Insurance companies like iTOO offers customers access to consultants.

“The consultants we work with have experience of over 1,500 kidnapping cases around the world. They have access to different languages, and criminal profilers, criminal psychologists that work with law enforcement, they manage the media. So I think the role of those consultants is really important.”

Kidnap and ransom insurance also covers other aspects like extortion, threats, workplace violence, detention, unlawful detention and/or emergency political evacuations.

According to Naylor, kidnap and ransom insurance is not a new area of insurance, it’s offered by many global insurers. In South Africa, there are others too that do it in partnership with insurance company, Lloyd’s of London.
“Kidnap and ransom insurance really was started by Lloyd’s of London and is still offered by many global insurance companies,” Naylor explains. “It really took off and became well known in the 1980s in Colombia, with all of the kidnappings around the drug lords.”

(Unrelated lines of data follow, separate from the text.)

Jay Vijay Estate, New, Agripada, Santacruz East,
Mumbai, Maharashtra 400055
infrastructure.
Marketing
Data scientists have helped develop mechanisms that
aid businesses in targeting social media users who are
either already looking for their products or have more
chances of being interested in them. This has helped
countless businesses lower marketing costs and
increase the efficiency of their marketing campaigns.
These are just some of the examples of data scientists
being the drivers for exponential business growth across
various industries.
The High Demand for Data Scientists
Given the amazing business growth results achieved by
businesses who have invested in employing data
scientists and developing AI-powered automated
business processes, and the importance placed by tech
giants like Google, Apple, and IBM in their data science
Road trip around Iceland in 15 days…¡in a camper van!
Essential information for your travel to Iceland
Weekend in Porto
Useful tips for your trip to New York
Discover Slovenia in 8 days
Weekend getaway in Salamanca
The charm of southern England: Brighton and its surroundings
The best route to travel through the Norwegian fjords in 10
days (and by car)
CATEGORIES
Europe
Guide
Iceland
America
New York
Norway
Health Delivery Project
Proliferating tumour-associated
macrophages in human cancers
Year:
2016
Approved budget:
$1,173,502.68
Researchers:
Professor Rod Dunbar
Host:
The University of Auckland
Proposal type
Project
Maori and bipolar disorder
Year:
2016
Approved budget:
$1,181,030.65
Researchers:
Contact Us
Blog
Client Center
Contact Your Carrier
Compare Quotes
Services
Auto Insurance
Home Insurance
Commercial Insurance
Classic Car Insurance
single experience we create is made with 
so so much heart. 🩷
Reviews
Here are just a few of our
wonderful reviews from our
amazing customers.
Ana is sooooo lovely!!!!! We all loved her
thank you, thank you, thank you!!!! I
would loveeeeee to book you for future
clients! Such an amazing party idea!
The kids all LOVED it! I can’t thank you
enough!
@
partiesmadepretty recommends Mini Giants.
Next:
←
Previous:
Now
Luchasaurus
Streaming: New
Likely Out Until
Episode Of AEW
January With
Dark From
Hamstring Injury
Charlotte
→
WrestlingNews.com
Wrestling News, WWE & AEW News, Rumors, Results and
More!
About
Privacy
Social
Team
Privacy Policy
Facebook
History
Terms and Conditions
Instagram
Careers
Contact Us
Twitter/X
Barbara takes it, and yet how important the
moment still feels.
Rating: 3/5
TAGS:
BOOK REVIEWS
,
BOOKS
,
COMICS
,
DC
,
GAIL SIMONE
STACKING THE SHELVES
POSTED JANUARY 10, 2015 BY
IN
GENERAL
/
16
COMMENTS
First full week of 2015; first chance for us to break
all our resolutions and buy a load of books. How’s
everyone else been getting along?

The premiums to be paid for this kind of insurance varies significantly, depending on the customer. iTOO, for example, assesses the amount of cover that an individual would need. They look at aspects like the person’s net worth and also assess the individual’s travel history to determine which countries they frequent on a regular basis.

They also look at the type of business or industry that the customer is in.

“And we would then determine a price so it’s hard to give one specific price. But to give you an idea, it would probably cost R30,000 ($1,900) per annum for say R10 million ($616,000) worth of cover for an individual with a low risk, which would include the insured and their immediate family members but it’s very difficult to confirm that as an exact price because it would depend on all the risk factors that we assess,” Naylor says.

In this day and age, criminals are becoming more creative in how they target their victims. With the fast and continuous growth of technology and social media, it is becoming increasingly easy for abductors to seek out their victims, says Naylor.

“The ability to build up a profile of people is becoming increasingly easy. Without even having the cover, you just have to have security awareness and being aware of what you’re sharing, and how you keep certain information private. I’m not saying don’t put anything on social media, but certainly be aware, especially if you are a high-profile family, there will be a risk.”

“In most of these cases, the kidnappers want to communicate with the family directly instead of dealing with the police. Therefore, it is best to bring in experts who are qualified to deal with such incidents instead of running the risk of aggravating the situation,” Folgore adds in the press release.

In a country where gender-based violence is already the second pandemic, can South Africa really afford a new wave of crime?